Gather every line in the records below that contains the word "Team".

Start of Extracted material

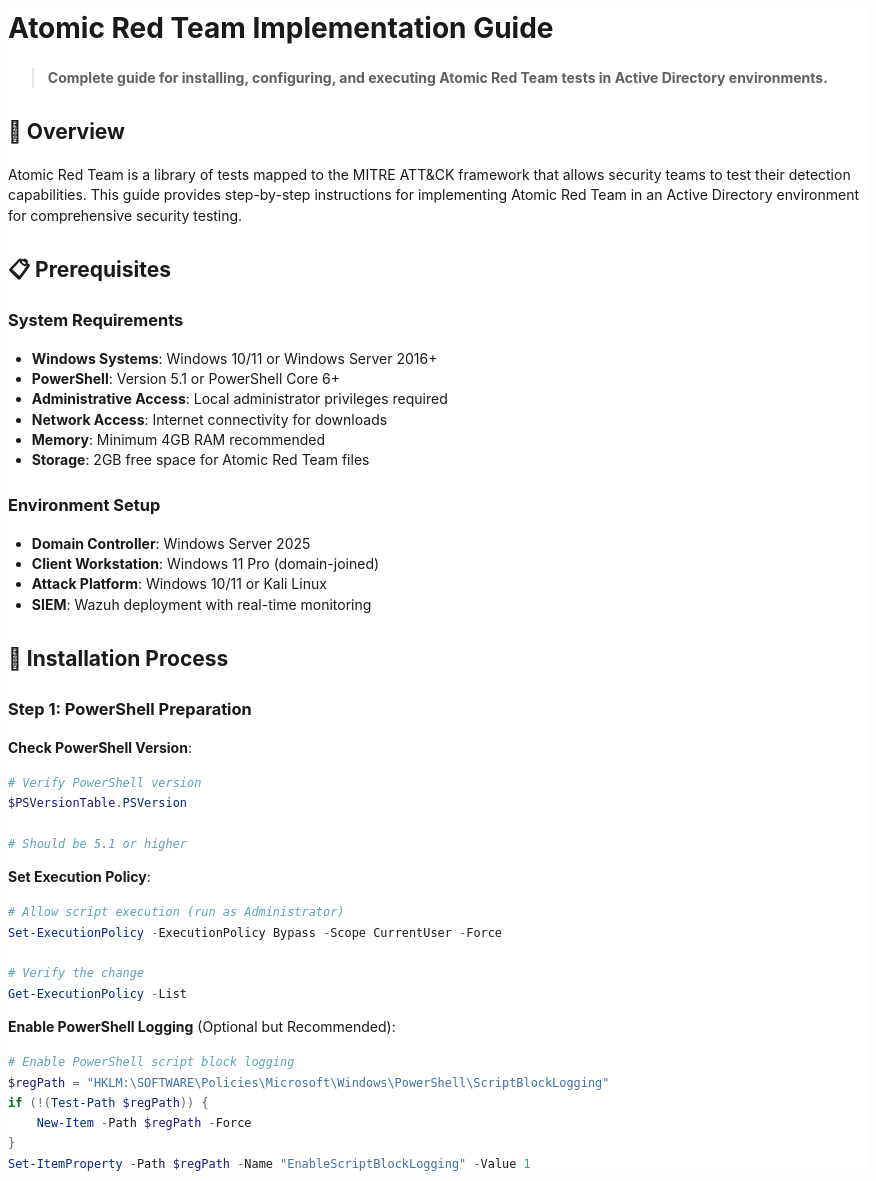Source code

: # Atomic Red Team Implementation Guide

> **Complete guide for installing, configuring, and executing Atomic Red Team tests in Active Directory environments.**

## 🎯 Overview

Atomic Red Team is a library of tests mapped to the MITRE ATT&CK framework that allows security teams to test their detection capabilities. This guide provides step-by-step instructions for implementing Atomic Red Team in an Active Directory environment for comprehensive security testing.

## 📋 Prerequisites

### System Requirements
- **Windows Systems**: Windows 10/11 or Windows Server 2016+
- **PowerShell**: Version 5.1 or PowerShell Core 6+
- **Administrative Access**: Local administrator privileges required
- **Network Access**: Internet connectivity for downloads
- **Memory**: Minimum 4GB RAM recommended
- **Storage**: 2GB free space for Atomic Red Team files

### Environment Setup
- **Domain Controller**: Windows Server 2025
- **Client Workstation**: Windows 11 Pro (domain-joined)
- **Attack Platform**: Windows 10/11 or Kali Linux
- **SIEM**: Wazuh deployment with real-time monitoring

## 🚀 Installation Process

### Step 1: PowerShell Preparation

**Check PowerShell Version**:
```powershell
# Verify PowerShell version
$PSVersionTable.PSVersion

# Should be 5.1 or higher
```

**Set Execution Policy**:
```powershell
# Allow script execution (run as Administrator)
Set-ExecutionPolicy -ExecutionPolicy Bypass -Scope CurrentUser -Force

# Verify the change
Get-ExecutionPolicy -List
```

**Enable PowerShell Logging** (Optional but Recommended):
```powershell
# Enable PowerShell script block logging
$regPath = "HKLM:\SOFTWARE\Policies\Microsoft\Windows\PowerShell\ScriptBlockLogging"
if (!(Test-Path $regPath)) {
    New-Item -Path $regPath -Force
}
Set-ItemProperty -Path $regPath -Name "EnableScriptBlockLogging" -Value 1
```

End of Extracted material

▶ [Final answer]:
: # Atomic Red Team Implementation Guide
> **Complete guide for installing, configuring, and executing Atomic Red Team tests in Active Directory environments.**
Atomic Red Team is a library of tests mapped to the MITRE ATT&CK framework that allows security teams to test their detection capabilities. This guide provides step-by-step instructions for implementing Atomic Red Team in an Active Directory environment for comprehensive security testing.
- **Storage**: 2GB free space for Atomic Red Team files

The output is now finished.